The point of application matters when finding the moment about an axis.

 

[Stenn]

For the purpose of resolving into components, you can take the origin as being in the line of the force.
A force is actually defined by two vectors. One gives you the direction and magnitude of the force, while the other specifies the point of application. For resolving into components, you only need the first; you can take its point of application as being at the origin.
The point of application matters when finding the moment about an axis.

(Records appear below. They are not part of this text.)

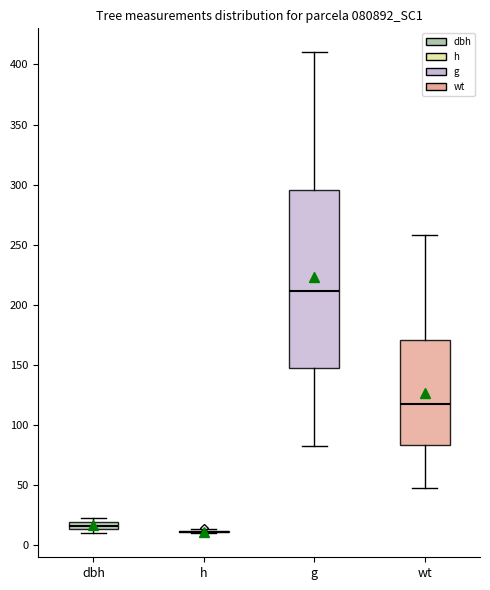

Comparing the boxes themselves (not the whiskers), which one is the tallest?

g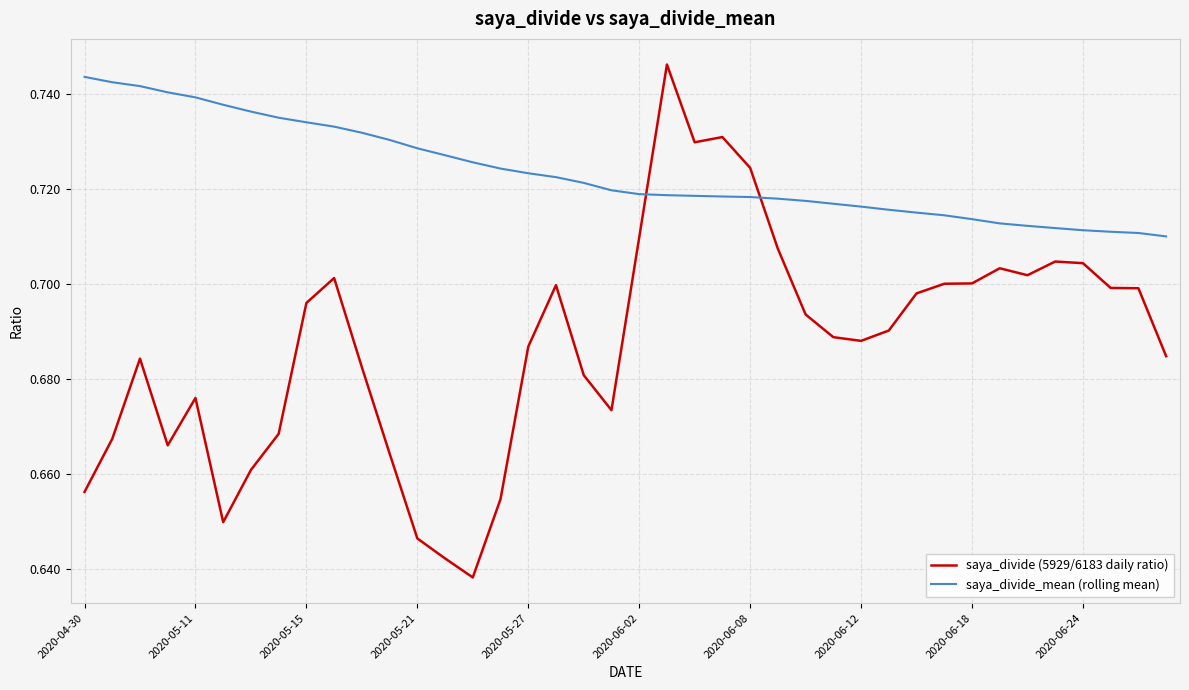

Which series has the largest total across all categories?

saya_divide_mean (rolling mean)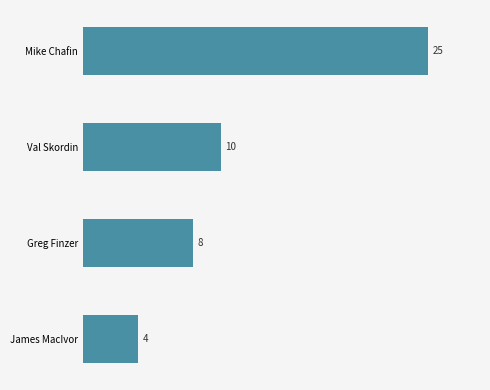

How many categories are shown in the chart?

4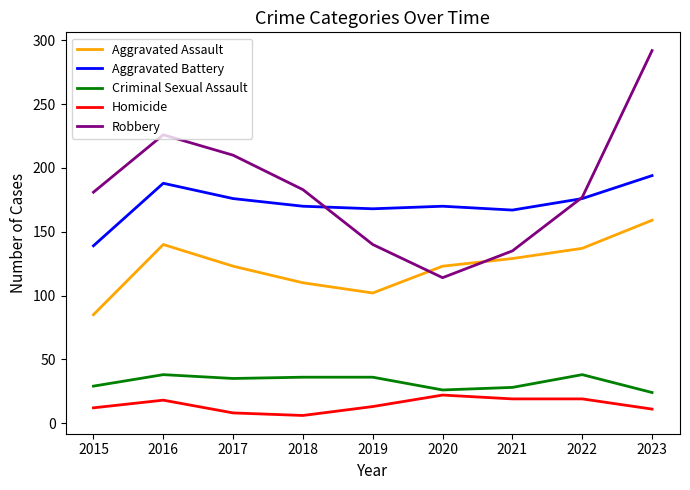

Which category has the highest value in the Robbery series?

2023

I can't grasp it. What I mean is...
when I resolve for x-y component of a given vector which is the product of Coulomb's law, where do I plot an origin in order to find its angle that is to be used later in resolving x-y components.

I'm sorry, please tell me if you know that you've already answered my question, but I'm not getting your point, so I know when to stop. perhaps...

 

[haruspex]

I can't grasp it. What I mean is...
when I resolve for x-y component of a given vector which is the product of Coulomb's law, where do I plot an origin in order to find its angle that is to be used later in resolving x-y components.

I'm sorry, please tell me if you know that you've already answered my question, but I'm not getting your point, so I know when to stop. perhaps...

Likewise, I cannot understand your difficulty.
In the example in this thread, you can see that the force acts at angle -30°. That is all you need for finding the x and y components. Why do you need an origin?
Please show your working up to the point where you think you need it.

 

[Stenn]

Why do you need an origin?
Please show your working up to the point where you think you need it.

You see the above. There is given -30deg
We all know in a cartesian plane there would be 360 degrees all in all around.
Now, -30 deg from x-axis would be 30 degrees BACKWARDS
Now, I was taught by my professor to ALWAYS START FROM X-AXIS forwards (I think this part is where I get problems)
Now, I think is that I would use cos(340) to get the angle and
resolve x-y components with the angle 340 from x-axis

So, I need origin to imagin cartesian plane on an reevolve around and get the angle of a vector.

PLEASE, If you're getting confused please tell me to stop, well I know I must do in some point from now.